# [WHAT TO DO]
Make an exact copy of all the entries below, with the pictures left out.

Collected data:
____________

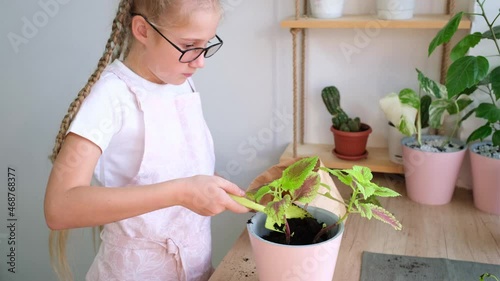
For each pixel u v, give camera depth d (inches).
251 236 29.3
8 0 59.8
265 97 56.6
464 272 35.6
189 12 31.5
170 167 39.1
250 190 37.9
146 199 29.6
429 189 46.6
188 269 40.2
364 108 54.1
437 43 40.2
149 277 39.4
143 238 38.6
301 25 47.5
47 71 62.2
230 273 36.0
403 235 41.5
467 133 49.4
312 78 54.4
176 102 39.8
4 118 66.2
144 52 35.7
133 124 36.9
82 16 58.4
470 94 47.4
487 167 44.0
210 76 57.2
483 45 46.1
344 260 37.7
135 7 34.4
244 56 55.4
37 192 70.0
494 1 44.8
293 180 29.0
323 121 55.8
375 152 53.6
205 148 42.3
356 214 45.3
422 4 49.6
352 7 51.3
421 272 35.6
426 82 45.8
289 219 31.1
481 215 45.1
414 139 49.2
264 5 52.9
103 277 40.0
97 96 34.5
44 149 66.8
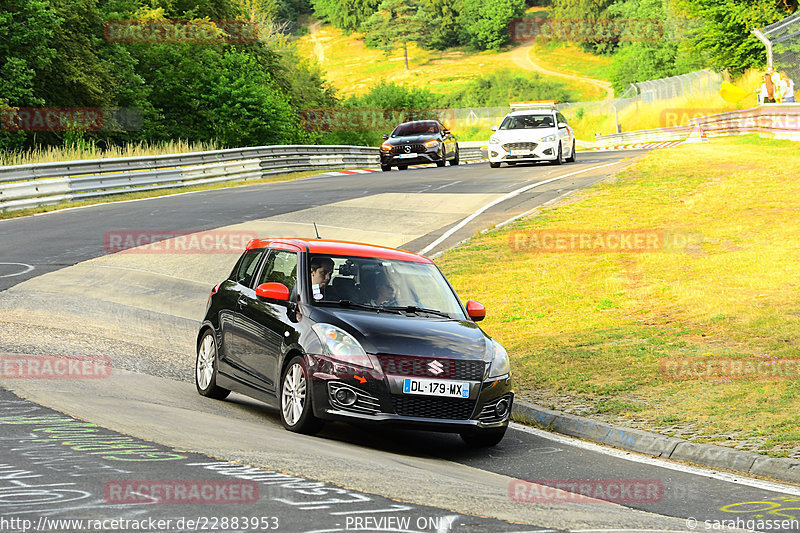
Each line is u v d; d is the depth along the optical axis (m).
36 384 26.59
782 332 35.66
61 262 53.59
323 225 67.81
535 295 46.34
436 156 116.69
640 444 25.67
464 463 23.56
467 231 63.97
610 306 43.16
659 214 63.16
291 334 25.28
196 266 54.50
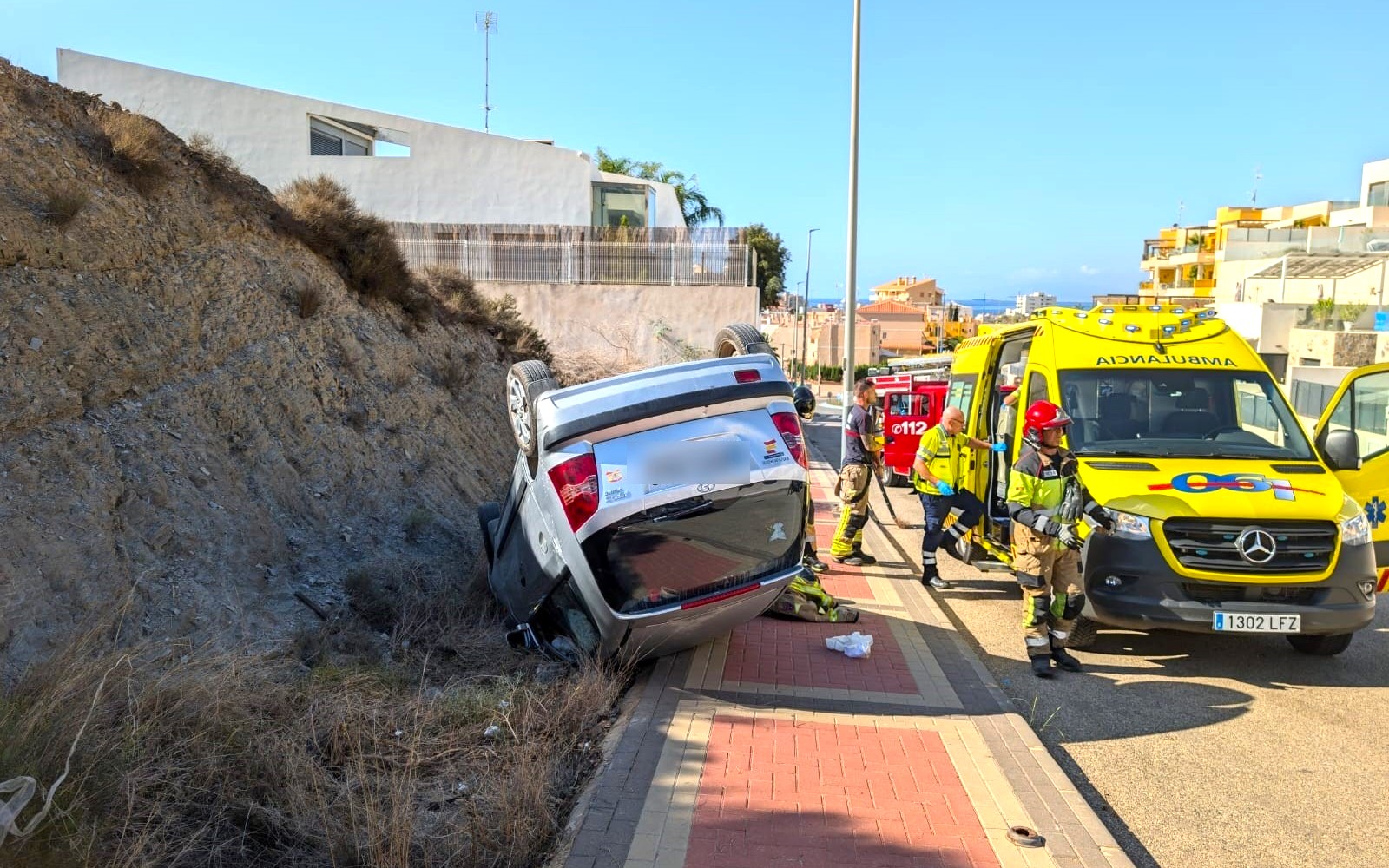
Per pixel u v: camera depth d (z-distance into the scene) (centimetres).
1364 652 748
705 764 482
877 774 475
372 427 956
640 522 550
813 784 462
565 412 556
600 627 584
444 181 2864
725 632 640
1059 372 812
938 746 514
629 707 566
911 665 661
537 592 625
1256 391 792
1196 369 802
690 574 573
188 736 425
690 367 577
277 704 479
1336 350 3028
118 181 820
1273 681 680
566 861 384
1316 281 3875
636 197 3122
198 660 494
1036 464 671
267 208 1025
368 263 1130
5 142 723
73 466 586
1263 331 3650
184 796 394
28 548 516
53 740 371
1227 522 660
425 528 871
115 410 665
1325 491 689
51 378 621
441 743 490
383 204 2853
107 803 362
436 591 725
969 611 867
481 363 1371
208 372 782
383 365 1045
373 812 395
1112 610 678
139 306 748
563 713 538
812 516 949
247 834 397
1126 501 688
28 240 673
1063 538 655
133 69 2728
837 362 8412
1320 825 464
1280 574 657
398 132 2853
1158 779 516
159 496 631
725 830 413
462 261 2308
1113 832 456
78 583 527
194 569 609
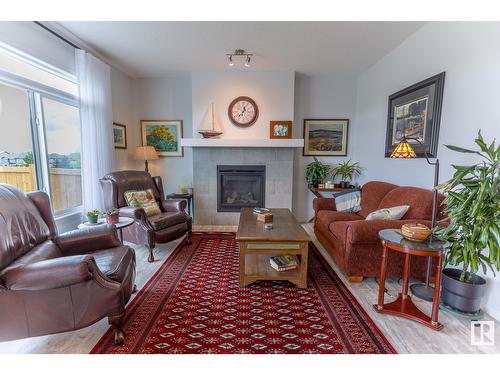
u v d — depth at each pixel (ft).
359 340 5.76
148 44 10.69
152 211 11.30
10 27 7.65
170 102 15.76
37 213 6.66
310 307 7.00
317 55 11.99
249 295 7.58
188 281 8.36
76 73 10.42
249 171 15.06
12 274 4.91
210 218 15.30
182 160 16.16
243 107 14.55
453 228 6.34
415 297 7.42
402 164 10.76
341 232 8.67
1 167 8.05
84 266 4.95
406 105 10.28
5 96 8.14
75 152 11.16
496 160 5.76
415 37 9.77
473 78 7.23
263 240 7.79
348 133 15.87
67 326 5.20
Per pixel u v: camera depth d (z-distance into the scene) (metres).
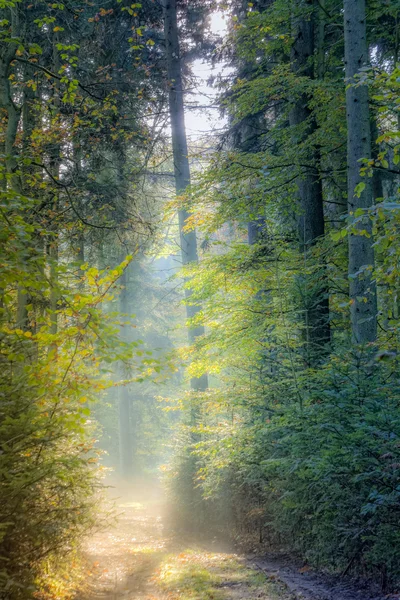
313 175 13.58
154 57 19.97
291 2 13.16
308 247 13.34
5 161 11.29
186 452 15.19
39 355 7.68
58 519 6.51
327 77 14.05
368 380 7.87
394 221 6.55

____________

# [SOLVED EXERCISE]
For each pixel u v, give camera depth d (inches).
251 236 29.3
8 0 59.8
265 97 56.6
464 272 35.6
189 12 31.5
170 167 39.1
250 190 37.9
146 199 29.6
429 189 46.6
188 269 40.2
364 108 54.1
437 43 40.2
149 277 39.4
143 238 38.6
301 25 47.5
47 71 62.2
230 273 36.0
403 235 41.5
467 133 49.4
312 78 54.4
176 102 39.8
4 118 66.2
144 52 35.7
133 124 36.9
82 16 58.4
470 94 47.4
487 167 44.0
210 76 57.2
483 45 46.1
344 260 37.7
135 7 34.4
244 56 55.4
37 192 70.0
494 1 44.8
293 180 29.0
323 121 55.8
375 152 53.6
205 148 42.3
356 214 45.3
422 4 49.6
352 7 51.3
421 272 35.6
426 82 45.8
289 219 31.1
481 215 45.1
414 139 49.2
264 5 52.9
103 277 40.0
97 96 34.5
44 149 66.8
Each line is u v d; d is the depth along the optical axis (m).
36 384 26.59
782 332 35.66
61 262 53.59
323 225 67.81
535 295 46.34
436 156 116.69
640 444 25.67
464 463 23.56
467 231 63.97
610 306 43.16
659 214 63.16
291 334 25.28
196 266 54.50
Per pixel u v: camera depth d (z-distance into the scene) (centimetres).
1364 652 748
705 764 482
877 774 475
372 427 956
640 522 550
813 784 462
565 412 556
600 627 584
444 181 2864
725 632 640
1059 372 812
938 746 514
629 707 566
911 665 661
537 592 625
1256 391 792
1196 369 802
690 574 573
188 736 425
690 367 577
277 704 479
1336 350 3028
118 181 820
1273 681 680
566 861 384
1316 281 3875
636 197 3122
198 660 494
1036 464 671
267 208 1025
368 263 1130
5 142 723
73 466 586
1263 331 3650
184 796 394
28 548 516
53 740 371
1227 522 660
425 528 871
115 410 665
1325 491 689
51 378 621
441 743 490
383 204 2853
107 803 362
436 591 725
969 611 867
481 363 1371
208 372 782
383 365 1045
373 812 395
1112 610 678
139 306 748
563 713 538
812 516 949
247 834 397
1126 501 688
28 240 673
1063 538 655
133 69 2728
837 362 8412
1320 825 464
1280 574 657
398 132 2853
1158 779 516
159 496 631
725 830 413
462 261 2308
1113 832 456
78 583 527
194 569 609
u v d — depth at each pixel (ft).
359 340 5.76
148 44 10.69
152 211 11.30
10 27 7.65
170 102 15.76
37 213 6.66
310 307 7.00
317 55 11.99
249 295 7.58
188 281 8.36
76 73 10.42
249 171 15.06
12 274 4.91
210 218 15.30
182 160 16.16
243 107 14.55
453 228 6.34
415 297 7.42
402 164 10.76
341 232 8.67
1 167 8.05
84 266 4.95
406 105 10.28
5 96 8.14
75 152 11.16
496 160 5.76
415 37 9.77
473 78 7.23
263 240 7.79
348 133 15.87
67 326 5.20
Per pixel u v: camera depth d (z-distance into the scene) (metres).
313 175 13.58
154 57 19.97
291 2 13.16
308 247 13.34
5 161 11.29
186 452 15.19
39 355 7.68
58 519 6.51
327 77 14.05
368 380 7.87
394 221 6.55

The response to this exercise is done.